DATASET RECORDS
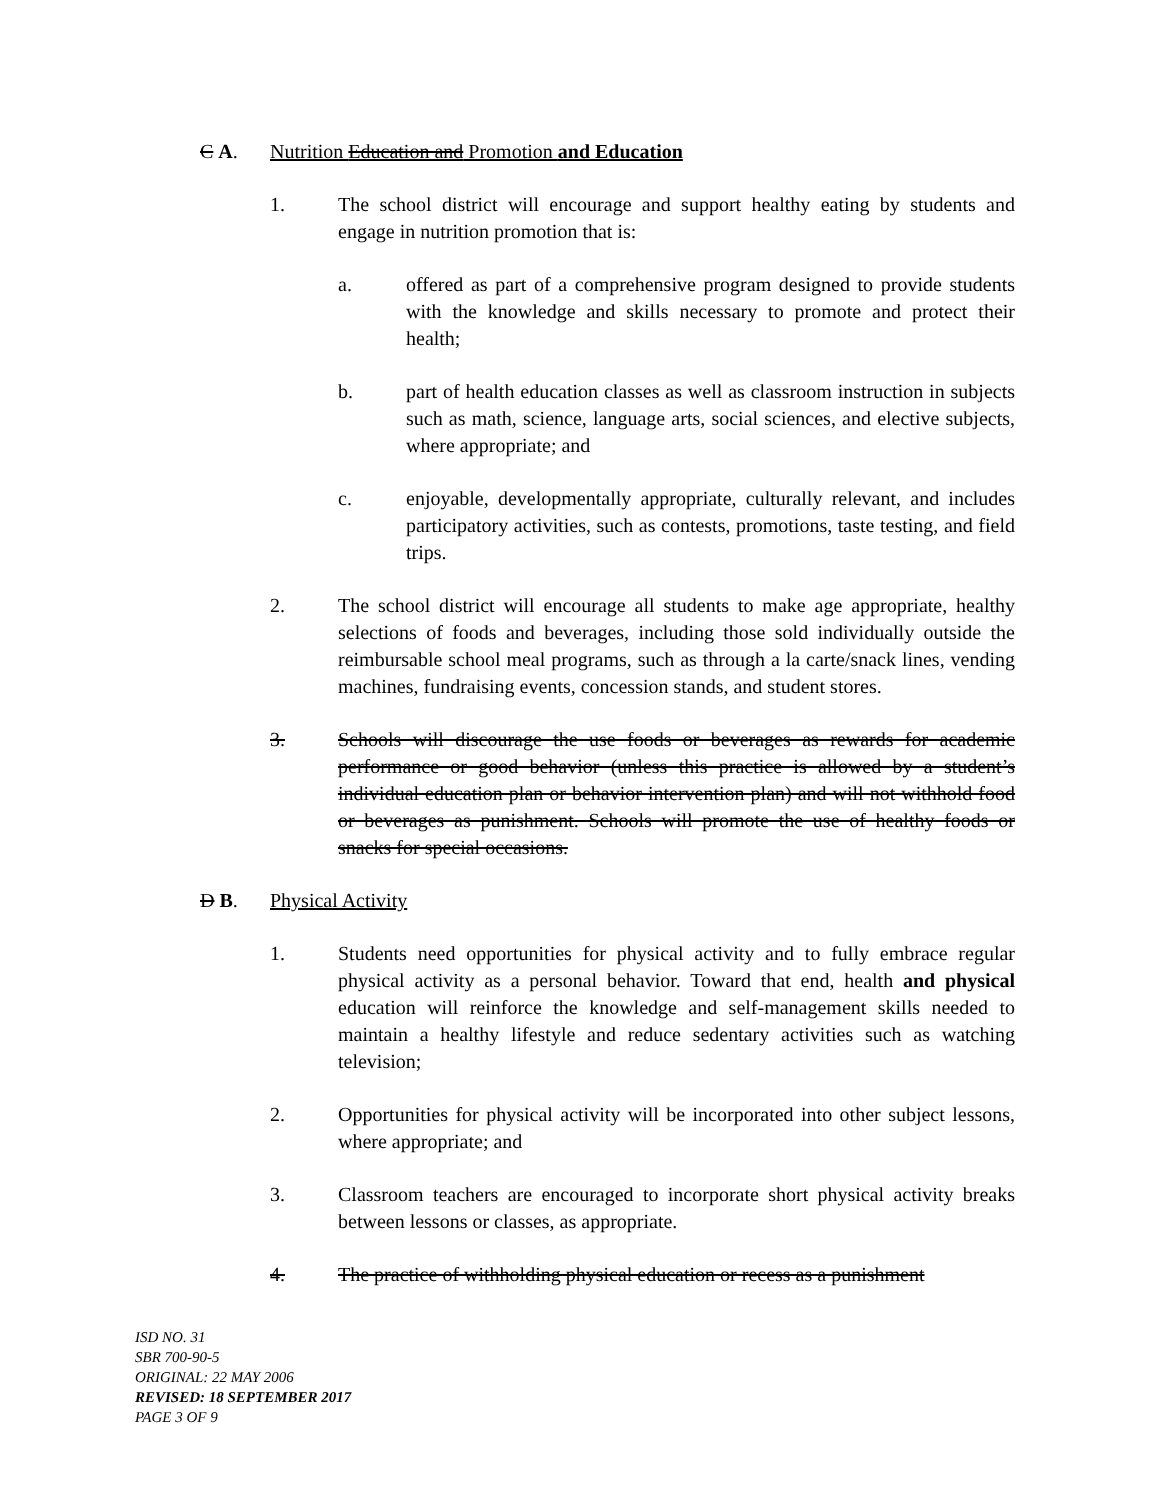C A. Nutrition Education and Promotion and Education
1. The school district will encourage and support healthy eating by students and engage in nutrition promotion that is:
a. offered as part of a comprehensive program designed to provide students with the knowledge and skills necessary to promote and protect their health;
b. part of health education classes as well as classroom instruction in subjects such as math, science, language arts, social sciences, and elective subjects, where appropriate; and
c. enjoyable, developmentally appropriate, culturally relevant, and includes participatory activities, such as contests, promotions, taste testing, and field trips.
2. The school district will encourage all students to make age appropriate, healthy selections of foods and beverages, including those sold individually outside the reimbursable school meal programs, such as through a la carte/snack lines, vending machines, fundraising events, concession stands, and student stores.
3. Schools will discourage the use foods or beverages as rewards for academic performance or good behavior (unless this practice is allowed by a student’s individual education plan or behavior intervention plan) and will not withhold food or beverages as punishment. Schools will promote the use of healthy foods or snacks for special occasions.
D B. Physical Activity
1. Students need opportunities for physical activity and to fully embrace regular physical activity as a personal behavior. Toward that end, health and physical education will reinforce the knowledge and self-management skills needed to maintain a healthy lifestyle and reduce sedentary activities such as watching television;
2. Opportunities for physical activity will be incorporated into other subject lessons, where appropriate; and
3. Classroom teachers are encouraged to incorporate short physical activity breaks between lessons or classes, as appropriate.
4. The practice of withholding physical education or recess as a punishment
ISD NO. 31
SBR 700-90-5
ORIGINAL: 22 MAY 2006
REVISED: 18 SEPTEMBER 2017
PAGE 3 OF 9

EXERCISE DETAILS
Pictures should not appear in the copy. Write out exactly the lines above from the first one through the line that contains "1. The school".

EXERCISE ANSWER
C A. Nutrition Education and Promotion and Education
1. The school district will encourage and support healthy eating by students and engage in nutrition promotion that is:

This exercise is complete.